The CER digital team has recommendations for building a professional and accessible website. Listed below are best practices for web content management and usability.

Accessibility has been moved to its own page.


Errors

Broken Links

Routinely check your site by clicking all links for potential broken links.

Moving Pages to New URLs

Anytime a page moves, you break any incoming links from other sites. Try to avoid deleting or changing the links to established pages. If you change the date on a blog post, you also change the URL dynamically, which could also break links. If removing pages is necessary then you should implement a redirect.


Formatting

Text Colors

Link and heading colors are preset to University-approved colors. Try avoiding manually changing the color of your site’s text. See Color Contrast above.

Menu

Keep your site’s menu items clear and brief – one to two words is best. The site menu should be easy to read and understand. As a general rule, try to write straightforward and simple headlines on blog posts and page titles. Make sure that they clearly explain what the page is about, and that headlines will make sense when read out of context in a search engine results listing.

General Formatting

Structure the page to facilitate scanning and help users ignore large chunks of the page in a single glance. For example, use grouping and subheadings to break a long list into several smaller units. Using Accordions is also helpful in making your content more scannable.

Contact Pages

If you have a contact list or staff listing, try to list people in alphabetical order, so that your user can find the appropriate person quickly.

Avoid using “Click Here” to instruct a user where to click

A link has emphasis. Link too much, and soon everything has emphasis — so nothing does. Also, make sure you are emphasizing useful text.

For example:

Worst: The committee has many excellent resources on their website.
Bad: The committee has many excellent resources on their website.
Better: The committee has many excellent resources on their website.
Better still: There are many excellent resources available on the committee’s website.

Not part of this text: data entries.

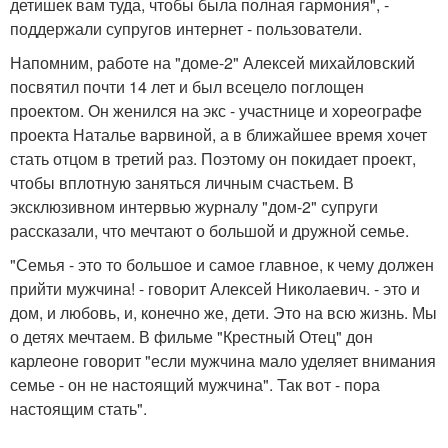
детишек вам туда, чтобы была полная гармония", -
поддержали супругов интернет - пользователи.
Напомним, работе на "доме-2" Алексей михайловский
посвятил почти 14 лет и был всецело поглощен
проектом. Он женился на экс - участнице и хореографе
проекта Наталье варвиной, а в ближайшее время хочет
стать отцом в третий раз. Поэтому он покидает проект,
чтобы вплотную заняться личным счастьем. В
эксклюзивном интервью журналу "дом-2" супруги
рассказали, что мечтают о большой и дружной семье.
"Семья - это то большое и самое главное, к чему должен
прийти мужчина! - говорит Алексей Николаевич. - это и
дом, и любовь, и, конечно же, дети. Это на всю жизнь. Мы
о детях мечтаем. В фильме "Крестный Отец" дон
карлеоне говорит "если мужчина мало уделяет внимания
семье - он не настоящий мужчина". Так вот - пора
настоящим стать".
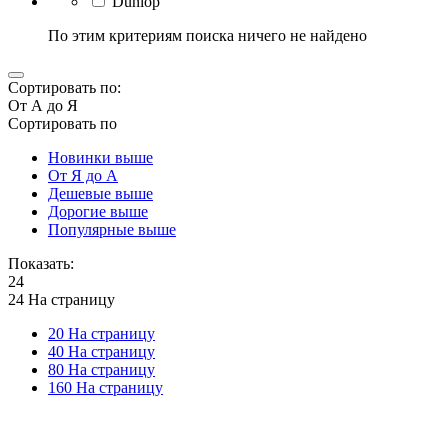
Dunlop
По этим критериям поиска ничего не найдено
Сортировать по:
От А до Я
Сортировать по
Новинки выше
От Я до А
Дешевые выше
Дорогие выше
Популярные выше
Показать:
24
24 На страницу
20 На страницу
40 На страницу
80 На страницу
160 На страницу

Don’t: Click here for a complete listing of upcoming events.
Do: Upcoming events.


Media & File Types

PDFs

PDFs are often extremely problematic for users who navigate using a keyboard or screen reader. Please consider building your PDF content in a web page or Google Doc if possible. Contact Wake Forest’s Technology Accessibility team for help in creating more accessible PDFs if your project requires them.

Never dump a user directly into a PDF file without fair warning. “Fair warning” means presenting the user with a gateway page in front of the PDF that provides information about the document they can elect to open.

Video & Audio

Avoid adding video and audio to your site that automatically plays. The user should be allowed to start the video and audio by choice.